Switch into / from standalone (single) mode

  1. Into standalone mode

    terraform plan -var failover_mode=single terraform apply -auto-approve -var delete_vms_with_api_in_single_mode=true -var failover_mode=single

  2. Into distributed mode

    terraform plan terraform apply -auto-approve

Expose prometheus metrics

  1. Apply with next variable:

    terraform apply -auto-approve -var expose_prometheus=true

  2. Get terraform output

    terraform output prometheus_target

  3. Adjust your prometheus configuration file and import grafana dashboard

Validate

  1. Watch Polkadot Telemetry for your node to synchronize with the network.
  2. Make sure you have funds on your STASH account. Bond your fund to CONTROLLER account. For this and the following steps you can either perform a transaction on your node or use or use PolkadotJS website. For this operation use staking.bond transaction.
  3. Set your session keys to the network - perform a session.setKeys transaction. As an argument pass all your session keys in hex format in a order specified here concatenating them one by one.
For example if you have the following keys:
GRAN - 0xbeaa0ec217371a8559f0d1acfcc4705b48082b7a02fd6cb2e76714380576151e
BABE - 0xec648f4ad1693cc61e340aa122c7142d7603e26e04a47a5f0811c31a60c07b49
IMON - 0x9633780f889f0fc6280adba40695139f77c00e53168544492c6fa2399b693e3c
PARA - 0xee383120ff7b87409e105de2b0150432a95153d0a1edd5bea0af669001b80f1d
AUDI - 0x701ed6b86f109a6d59d7933df3311c5b6edc3862657179259cb983149bfc404c

The argument for sessions.setKeys will be 0xbeaa0ec217371a8559f0d1acfcc4705b48082b7a02fd6cb2e76714380576151eec648f4ad1693cc61e340aa122c7142d7603e26e04a47a5f0811c31a60c07b499633780f889f0fc6280adba40695139f77c00e53168544492c6fa2399b693e3cee383120ff7b87409e105de2b0150432a95153d0a1edd5bea0af669001b80f1d701ed6b86f109a6d59d7933df3311c5b6edc3862657179259cb983149bfc404c

Note that there is only one 0x left, all the others are omitted.
  1. Start validating - perform a staking.validate transaction.

Operations

What alerts will I receive on my email?

You will receive the alerts in the following cases:

  • Node reports unhealthy status

Important! Since there is no existing way to aggregate multiple VMSS to single metric there is no way to create an alert that will ensure there is only 1 active validator at a time. If you have an idea of how to create this alert - please, open issue or pull request against this repo. Thanks!

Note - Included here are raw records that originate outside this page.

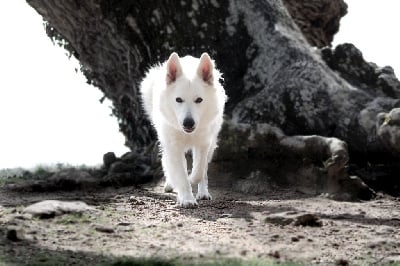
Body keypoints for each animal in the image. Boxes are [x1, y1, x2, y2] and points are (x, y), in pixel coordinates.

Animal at [140, 51, 228, 206]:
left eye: (199, 100)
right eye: (178, 100)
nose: (188, 123)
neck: (187, 134)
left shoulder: (203, 143)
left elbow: (199, 170)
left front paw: (192, 179)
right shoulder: (174, 147)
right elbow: (180, 174)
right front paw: (186, 198)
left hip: (211, 144)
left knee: (204, 171)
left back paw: (203, 193)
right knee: (167, 162)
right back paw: (171, 184)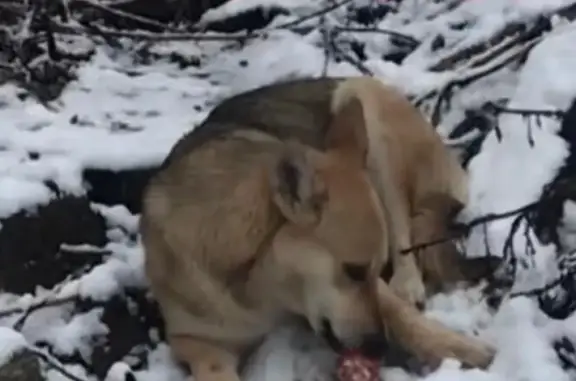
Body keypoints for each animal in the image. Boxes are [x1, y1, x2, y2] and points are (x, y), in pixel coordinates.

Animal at [140, 75, 496, 380]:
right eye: (353, 271)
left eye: (370, 270)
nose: (379, 347)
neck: (259, 289)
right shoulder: (196, 342)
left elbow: (400, 314)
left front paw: (459, 348)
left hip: (363, 105)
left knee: (403, 233)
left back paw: (407, 284)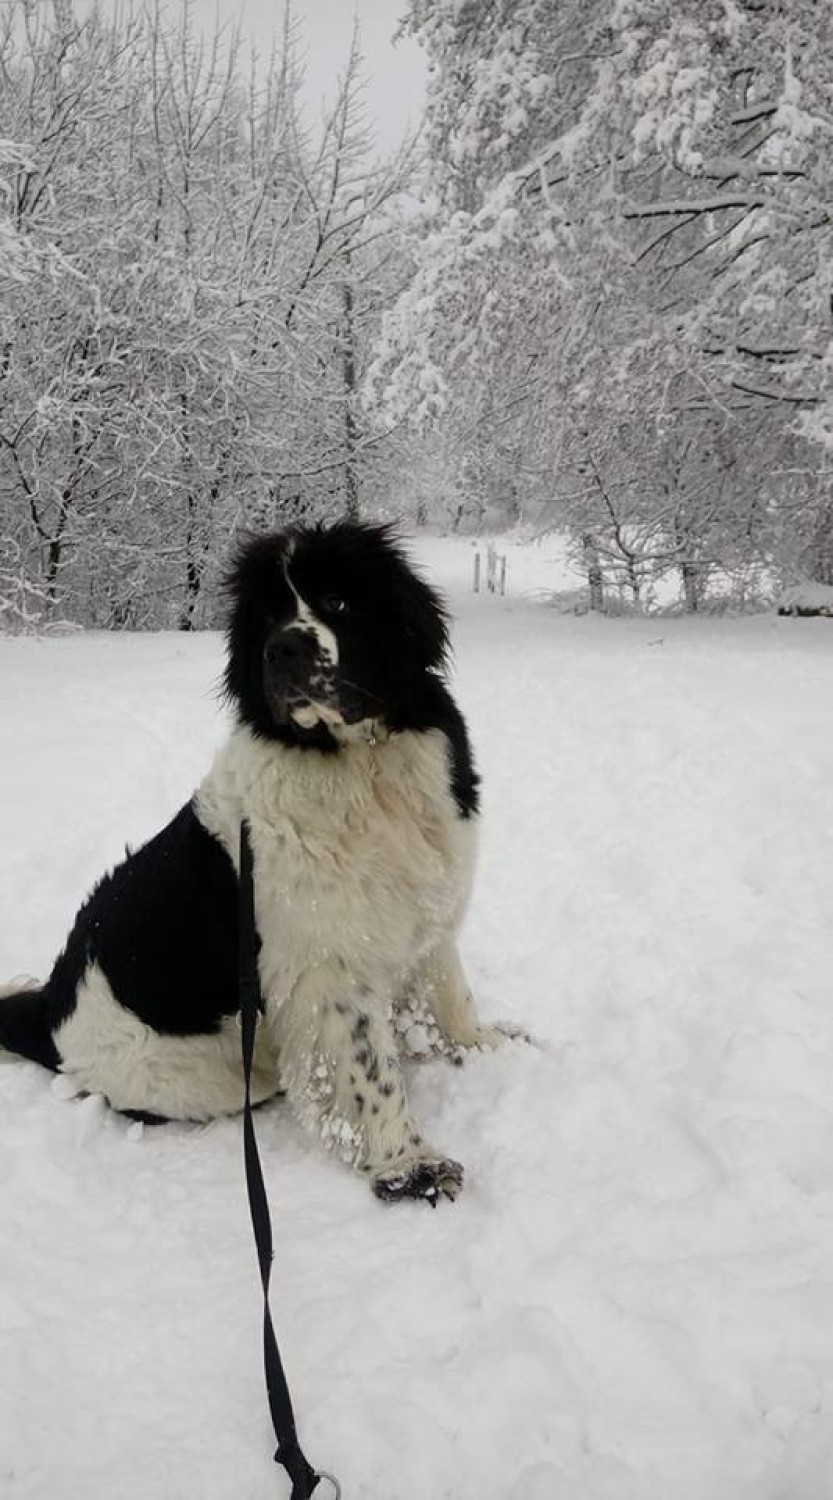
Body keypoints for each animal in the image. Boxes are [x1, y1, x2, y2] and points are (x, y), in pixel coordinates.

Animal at [0, 522, 507, 1200]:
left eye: (338, 601)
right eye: (267, 618)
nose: (283, 649)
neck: (360, 765)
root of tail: (49, 1013)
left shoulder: (423, 916)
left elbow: (447, 993)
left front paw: (482, 1046)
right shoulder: (323, 969)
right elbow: (367, 1069)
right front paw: (408, 1164)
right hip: (195, 1075)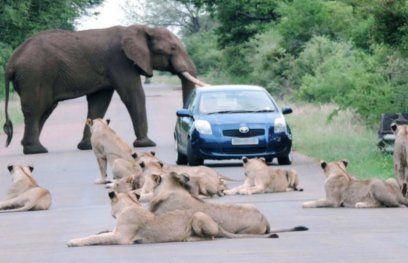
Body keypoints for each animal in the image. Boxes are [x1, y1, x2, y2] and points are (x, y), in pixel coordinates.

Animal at [3, 24, 207, 155]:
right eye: (172, 48)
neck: (144, 29)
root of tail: (11, 62)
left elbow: (99, 102)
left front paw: (87, 146)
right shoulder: (119, 61)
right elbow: (133, 95)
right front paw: (146, 144)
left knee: (44, 110)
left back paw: (32, 148)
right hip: (35, 75)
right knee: (36, 109)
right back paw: (36, 150)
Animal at [67, 192, 278, 248]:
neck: (129, 205)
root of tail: (217, 223)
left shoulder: (122, 238)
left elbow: (95, 238)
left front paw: (73, 241)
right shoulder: (117, 231)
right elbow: (101, 233)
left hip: (198, 216)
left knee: (210, 237)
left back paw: (188, 238)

How can I know which node is taking the lead right now?

Basically, there are two possible ways to understand which node is taking the lead. First is to go to the Azure Monitor dashboard, and check each of the VMSS. It will have a custom "polkadot/validator" metric, and only one VMSS will report that it runs a validator. In case you are running more than 3 nodes you will not be able to identify validator using this method.

The other way is to SSH into each node subsequentally and run sudo docker ps -a --no-trunc command. This command will show you the docker container that are run on this machine. Check the command that is used to run the container. Only one container on one instance will have --validator argument at the launch command. All the other containers will have the --pruning=archive.

Known issues & limitations

Prefix should contain alphanumeric characters only and have to be short

The prefix is used in a majority of resources names, so they can be easily identified among others. This causes the limitation because not all of the deployed resources supports long names or names with non alphanumeric symbols. The optimal is to have around 5 alphanumeric characters as a system prefix.

Multi-regional provider outage

As for now the implemented failover mechanism won't work if 2 out of the 3 chosen regions goes offline. Make sure to use geographically distributed regions to improve nodes stability.

Not all disks are deleted after infrastructure is deleted

Set delete_on_terminate variable to true to override this behavior.

Nodes are not getting started with "Failed to listen on MultiAddress" error

We faced this issue when set the abnormally long validator name with a number of spaces in it. While the roots of that issue remains unclear we recommend to set validator name using alphanumeric characters only with the length of around 10 symbols.